En el ocaso de la vejez, Benjamín anhelaba morir, dejar de sufrir y que aquella maldición terminara. La susodicha lo visitaba todas las noches, aprovechando la fragilidad de su verdugo, le hacía cosquillas, lo pellizcaba, lo tumbaba de la cama y amanecía en el piso. Le tiraba candelillas gigantes que ruyeran sus pies… hacía sus noches infaustas y aciagas.
Había llegado como todos los años la semana santa, los remolinos se formaban con fuerza en medio de la plaza polvorienta del parque principal, sinónimo, según las abuelas de que el “Innombrable” estaba suelto.
Benjamín, cansado de sufrir, mandó a buscar con su hija menor, que ya pasaba los 100 años, al cura del pueblo. Quería liberarse, deseaba descansar en paz y que sus muertos también lo hicieran.
El cura regó incienso, aceite y agua bendita por toda la casa. Se hicieron oraciones de exorcismo y 150 ave marías. Era jueves santo, Benjamín sabía que la susodicha llegaría como todas las noches, le imploró perdón 77 veces, se tiró de la cama y pidió clemencia. Aquella mujer atractiva se había convertido en una figura encorvada de cabellos blancos que le arrastraban al piso, había esperado más de 100 años para ver la humillación de Benjamín. Ella también se había cansado de vivir, sabía que todo brujo termina sus últimos años en la miseria.
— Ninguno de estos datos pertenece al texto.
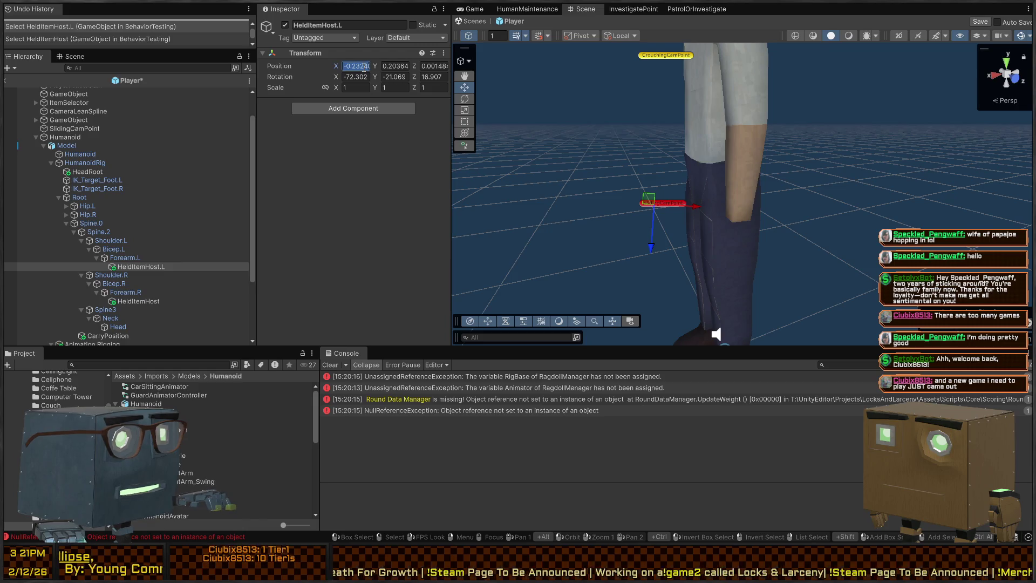
Step: Zero HeldItemHost.L's position and rotation, drag it to the left hand, and start the game
text(0)
key(Tab)
text(0)
key(Tab)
Aceptó las disculpas y salió fugazmente para su casa.
Antes de llegar, un caballo perdido en la noche corría alocado y se estrelló ante su encorvada figura, dejándola muerta al instante. Muriendo con ella todo el desdén desorbitado de un caserío costanero que se carcomía en el chisme.
Llegó el viernes santo, a las 3.00 de la tarde Benjamín Villamizar falleció de muerte natural.
El loro pegó un estrepitoso vuelo hasta perderse en el horizonte. Esa noche no llegó el Yacabó con su canto de muerte y en su reemplazó una bandada de golondrinas se anidaron en los almendros. Los frutos del frondoso mamón caían en gajos, y su dulzor sirvieron para repartir en el velorio chicha y dulce con galletas.
En medio del velorio apareció nuevamente el loro, estrellándose ante el cajón de su amo.
Esa noche de viernes santo no se volvió a escuchar a los muertos hablar. La maldición de la susodicha esotérica había llegado a su fin.
Los viernes santos, el diablo recibe una paliza, así decían las abuelas rezanderas.
Benjamín fue sepultado debajo de los almendros junto al loro y al resto de sus familiares difuntos.
Los herederos donaron la casa campestre a la Iglesia y fue convertida en un cementerio.
La historia comenzó un viernes de cuaresma y terminó cien años después, un viernes santo.